Hundreds of protesters took to the street in Mozambique's capital Monday to protest health ministry policies that they say are jeopardizing HIV care in one of the world's worst affected countries.
The protesters marched to the health ministry, where they handed a letter to minister Ivo Garrido demanding better treatment and more privacy for patients with HIV, which affects 16 percent of adult Mozambicans.
Health authorities closed specialised HIV centres this year, blending treatment into the broader healthcare system, saying that the separate centres contributed to stigma surrounding the disease.
But activists say the closures were followed by a dramatic drop in patients seeking treatment.
HIV patients have special green health insurance cards that immediately reveal their status to other patients in general clinics, the activists argue.

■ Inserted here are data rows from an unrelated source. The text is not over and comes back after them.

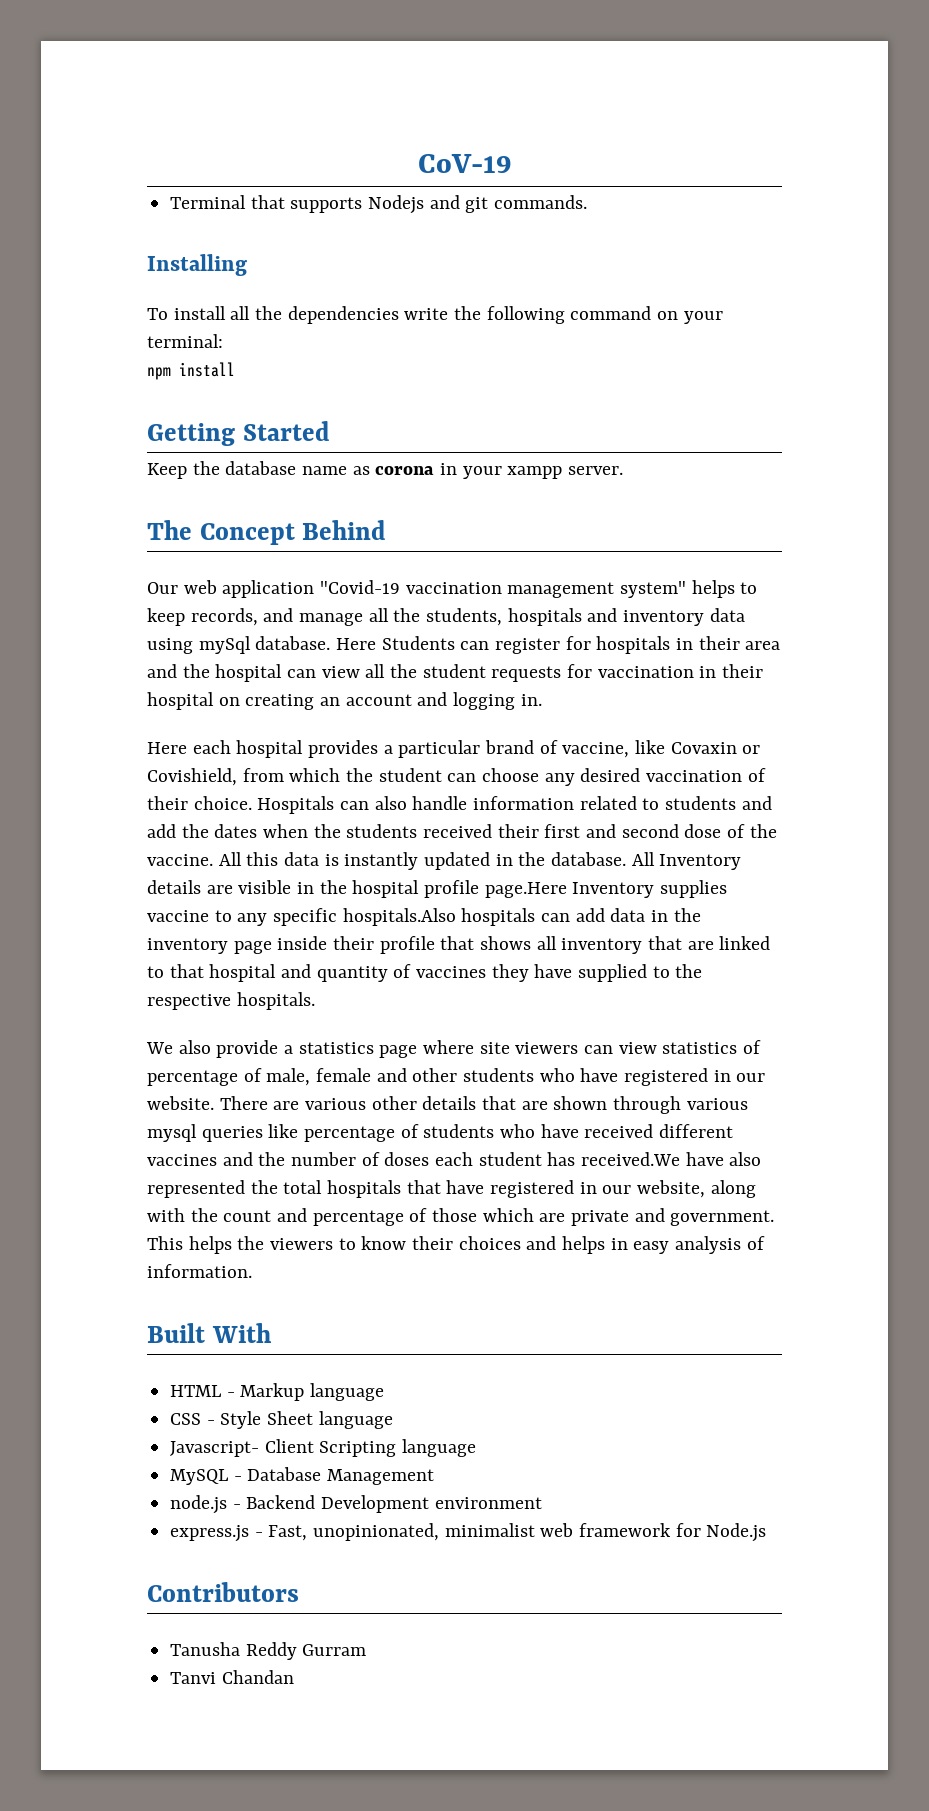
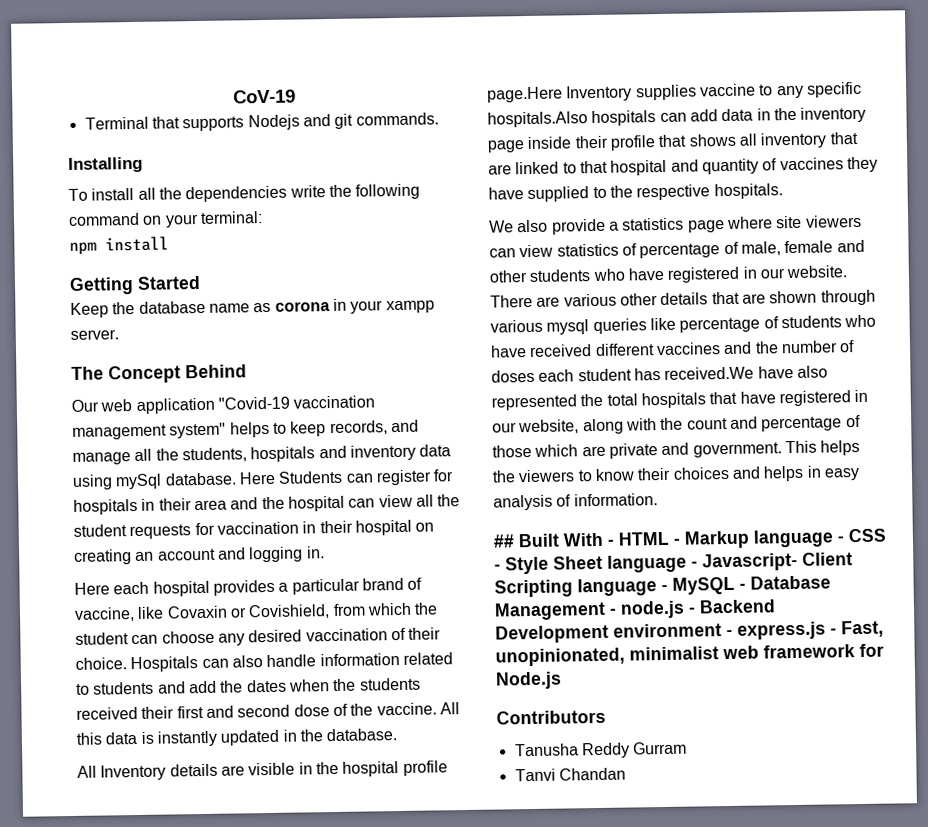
(627, 859) none -> (398, 735) //
(252, 1271) none -> [493,534,515,548] ##
(272, 1333) // -> [607,539,615,546] -
(385, 1392) // -> [837,536,844,543] -
(393, 1420) // -> [691,561,698,568] -
(477, 1448) // -> [661,584,668,592] -
(435, 1477) // -> [609,608,617,615] -
(542, 1503) // -> [726,629,733,637] -

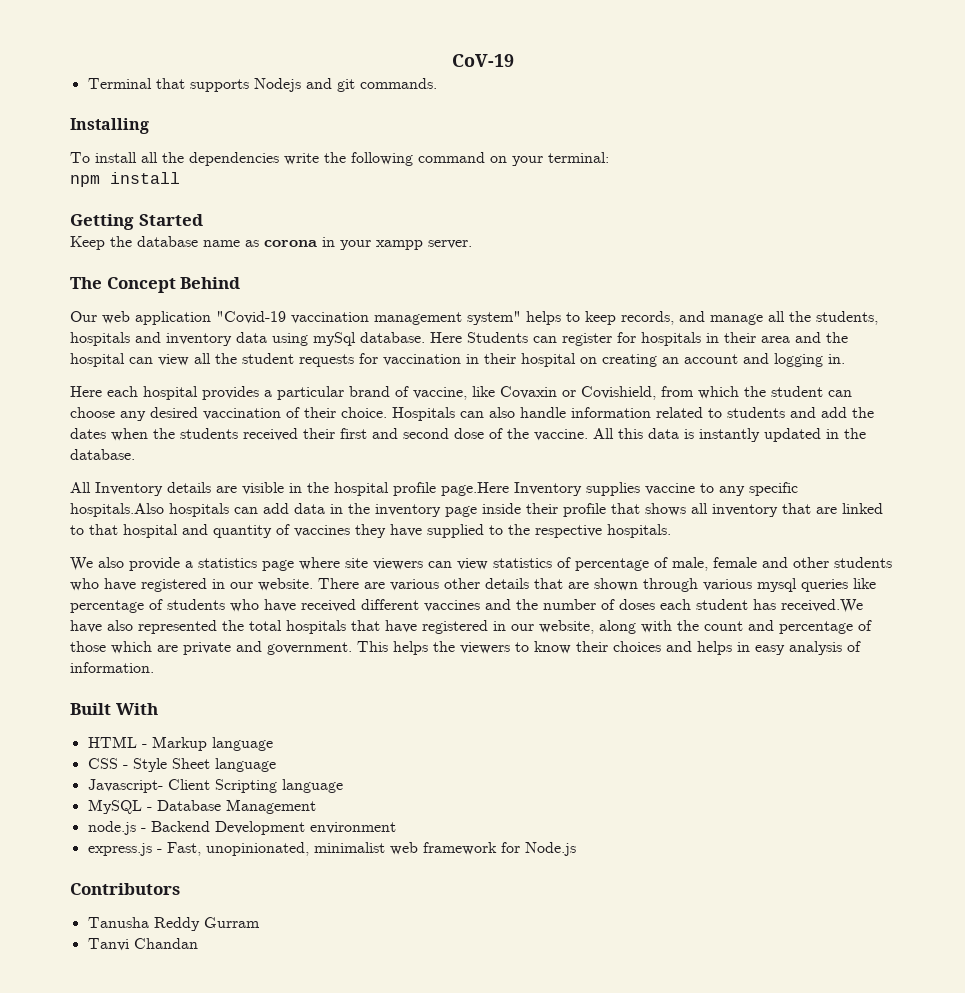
[493,534,515,548] ## -> (154, 667) none
[607,539,615,546] - -> (158, 709) //
[837,536,844,543] - -> (273, 744) //
[691,561,698,568] - -> (276, 765) //
[661,584,668,592] - -> (343, 786) //
[609,608,617,615] - -> (316, 806) //
[726,629,733,637] - -> (396, 828) //

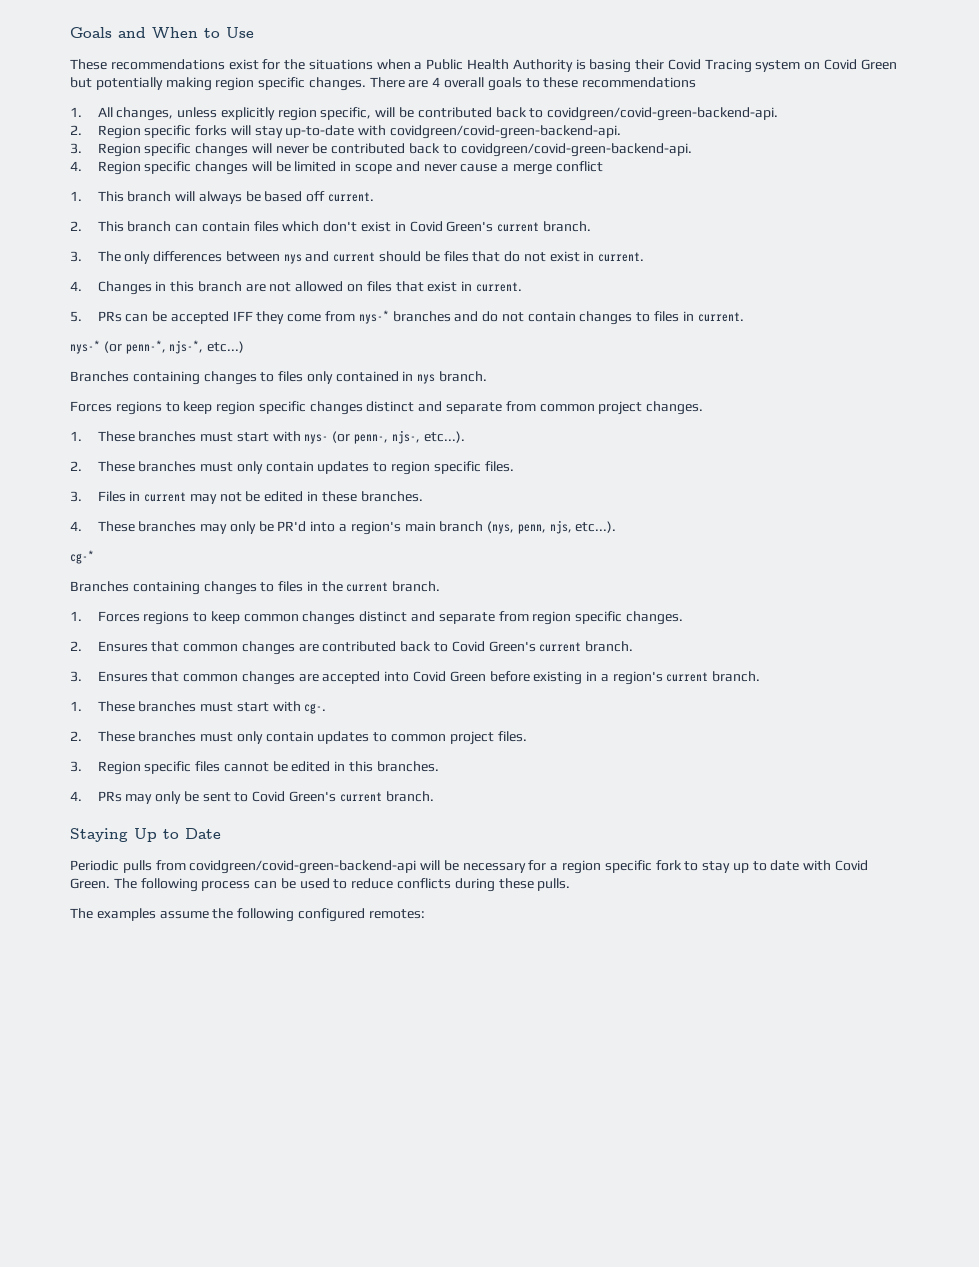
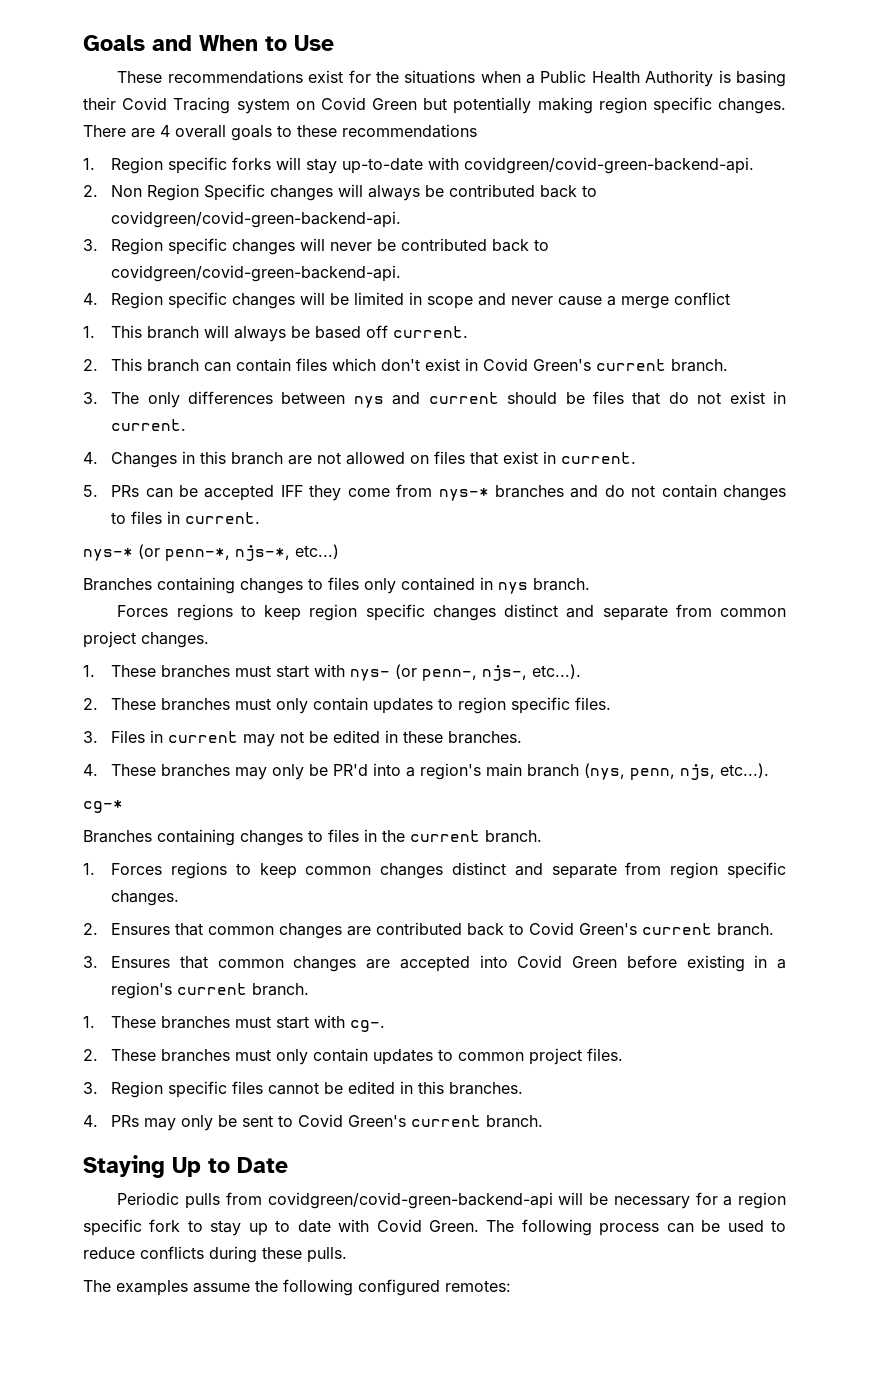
[97,107,779,121] [70,125,82,135] All changes, unless explicitly region specific, will be contributed back to covidgreen/covid-green-backend-api. // 2. -> (95, 164) none
(621, 132) none -> [83,184,598,201] [111,211,402,228] // 2. Non Region Specific changes will always be contributed back to covidgreen/covid-green-backend-api.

"Due to the decision of closing the (day hospitals), there are more and more people who abandon the treatment; the number of deaths are increasing; the compliance to the treatment is decreasing; discrimination against people affected by HIV/Aids is dramatically increasing," march organisers said in a statement.
Christian Reed, a medical anthropologist studying HIV treatment in Mozambique, said the number of patients seeking treatment in Pemba, in the north, dropped from about 50 to three or four a day after the local day hospital closed.
"The ones who don't want their families to know are not coming," Reed said.
"Access to services is more difficult now," Reed added. "Where you used to have a hospital full of HIV specialists ... now everybody's mixed together."
Health authorities announced the closure of the day hospitals in February.
Non-governmental organisation workers say the move was also meant to free up a ratio of one doctor for every 23,000 people.